Assignment: Copy the data from the line with "What is the" to the line with "How many slices are in this pie chart?", both included, keeping every line as it is. Omit the pictures from your copy.

Exercise inputs:
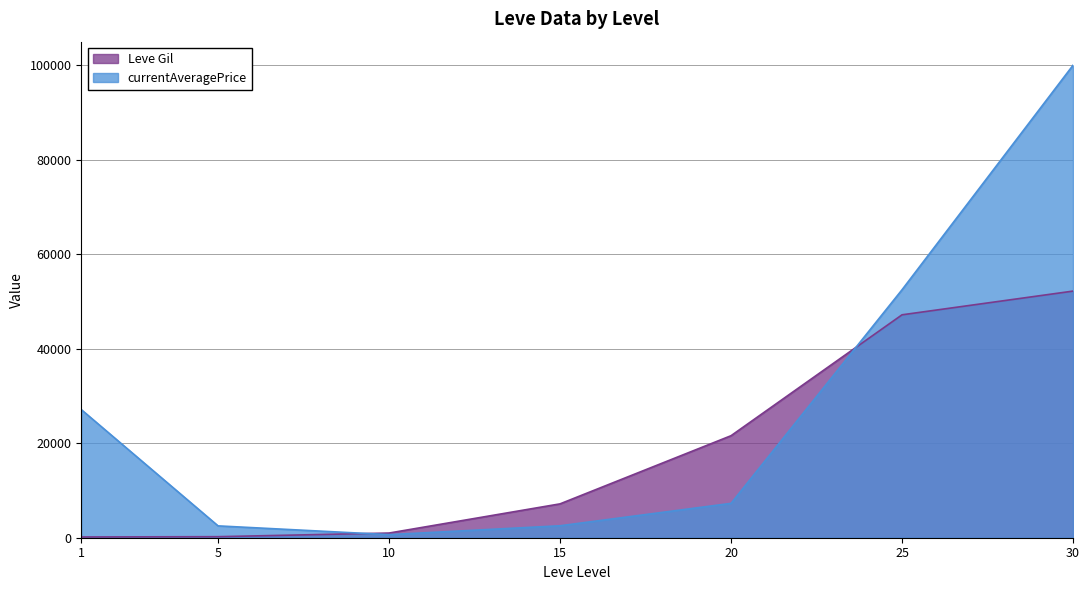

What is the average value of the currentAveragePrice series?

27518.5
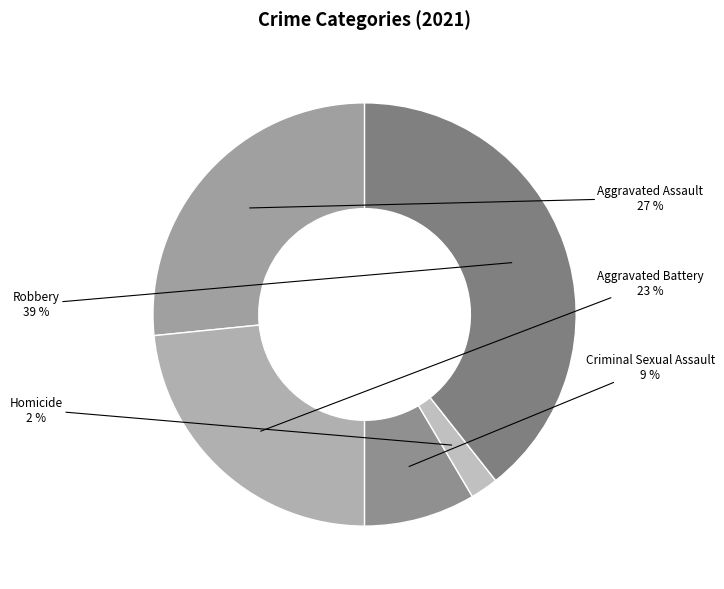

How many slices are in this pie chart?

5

==

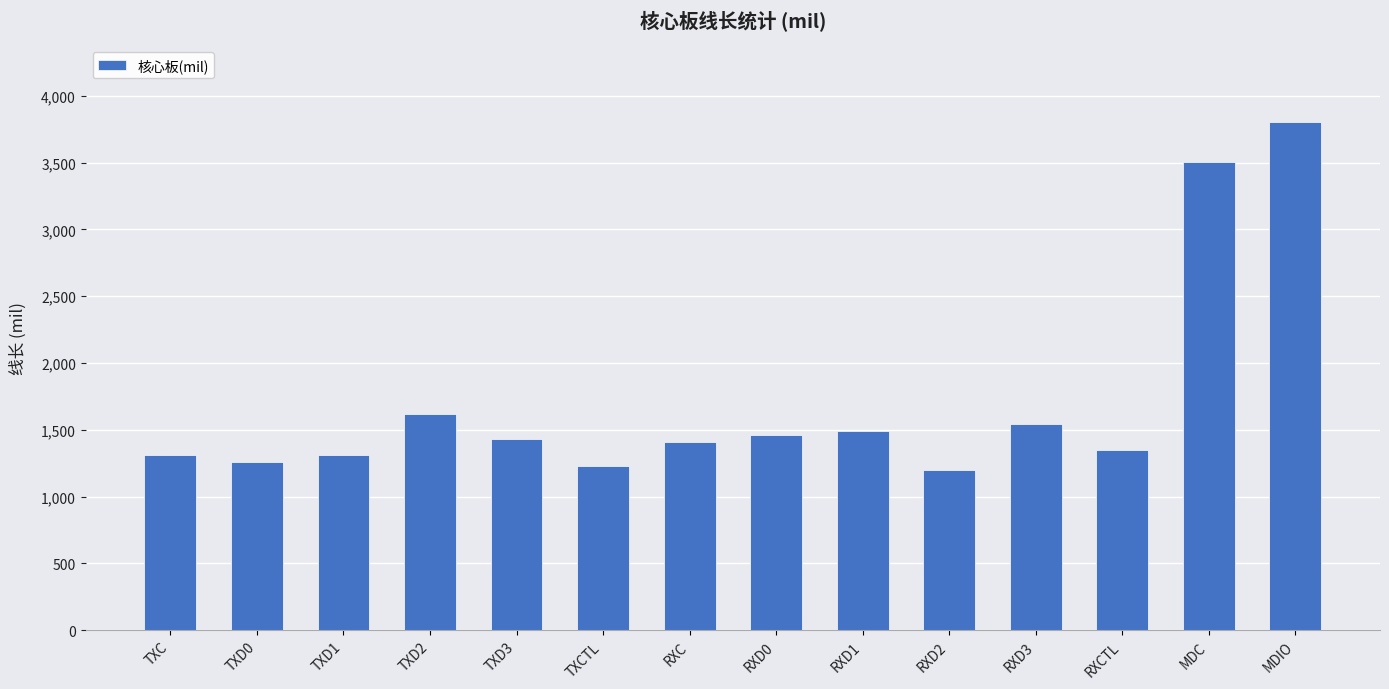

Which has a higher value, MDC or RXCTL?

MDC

Problem solution:
What is the average value of the currentAveragePrice series?

27518.5

How many slices are in this pie chart?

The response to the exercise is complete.